In the Bulldogs' last visit to downtown Salt Lake City four years ago, when Stockton's son David was a rotation regular, No. 16 seed Southern University surprisingly took Gonzaga to the wire. Even the Stockton devotees in the building got behind the underdogs. "That arena flipped on us just like that," coach Mark Few said in "Glory Hounds," a book about Gonzaga basketball. "That was shocking to our guys."
Few recalled that scene in Tuesday's postgame news conference. When I asked if he would welcome another assignment to Salt Lake City, he said, "If they want to cheer for us, yeah. If they do that crap they did last time, then no. … If we have a following, make it some kind of advantage for us."
The Bulldogs survived Southern's upset bid, but then were knocked off by Wichita State in the round of 32. Gonzaga had made memorable visits to the Huntsman Center under Few in 2003, losing to Arizona in an epic, double-overtime game, and in '06, advancing to the Sweet 16 by beating Indiana behind Adam Morrison's shooting display.
This team looks better than those others. The related question is how to process Gonzaga's performance Tuesday from a BYU perspective. Favorably? Well, mostly. The first half looked exactly like the BYU-SMC semifinal game, only different. The Bulldogs stormed to a 39-18 lead, stifling a Gaels offense that produced 45 points in the second half of Monday's 81-50 win.
It's true: The team that handed BYU coach Dave Rose the most convincing loss of his 12-career went 6 of 28 from the field vs. Gonzaga in the first half. In contrast to BYU's second-half disappearance, though, the Gaels (28-4) rallied to within five points with 10 minutes left before fading and absorbing a decisive defeat.

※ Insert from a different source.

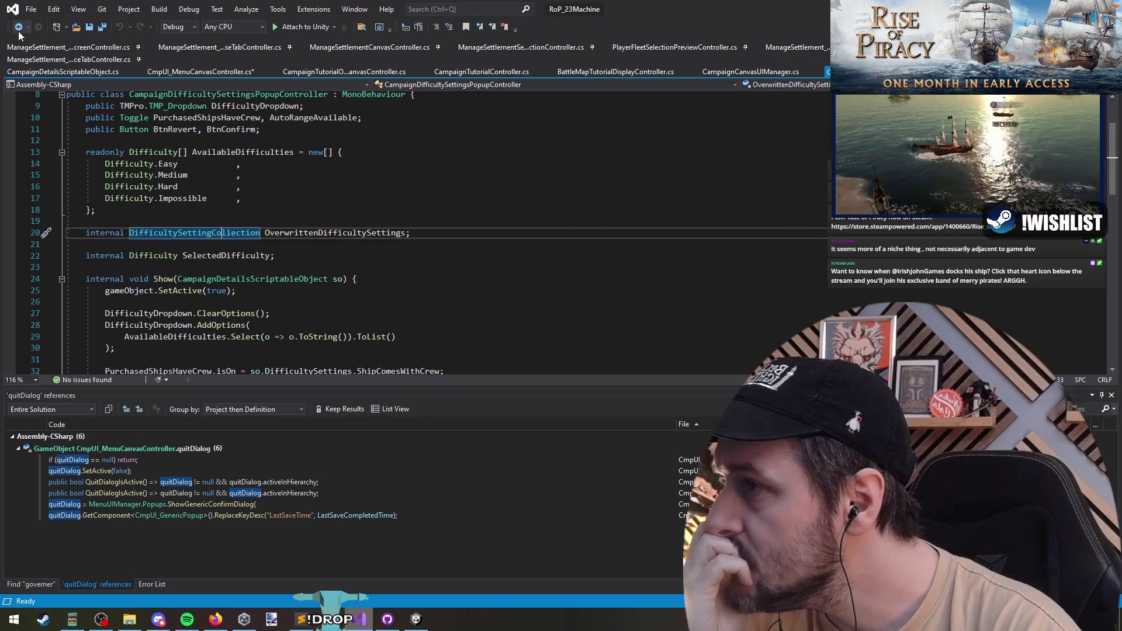
Review the confirm and revert handlers, checking BtnConfirm and PurchasedShipsHaveCrew usages
left_click(19, 28)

Having upset the Zags last month, BYU is tied to everything they do. After an NCAA Tournament run, teams like to point out that they lost to the eventual champion — as Utah has done an incredible 11 times, most recently vs. Duke in 2015. But what if BYU remains the only conqueror of a 38-1 championship team from Gonzaga?
The Bulldogs looked that good in spurts Tuesday, while taking care of the WCC's second-best team for the third time. "Two things make them good: They're hard to stop … and they're hard to score on," said SMC coach Randy Bennett.
The day began nicely for Gonzaga, with an 86-75 victory over Saint Mary's in the women's championship game. The Bulldogs scored 32 points in the first quarter and forward Jill Barta finished with 37 points. Sophomore guard Laura Stockton, the fifth of Nada and John Stockton's six children and the fourth sibling to play college basketball, made the all-tournament team — as David once did.
The Gonzaga women needed the victory to earn an NCAA bid; they're projected as a No. 12 seed. Much higher expectations will accompany Few's team, as Gonzaga seeks the program's first Final Four bid in a 19th consecutive tournament appearance.
Regardless of where the Bulldogs' run ends, it likely will start in Salt Lake City. Good for them. Even better for us. And we've been warned about cheering for the underdogs, against the Bulldogs.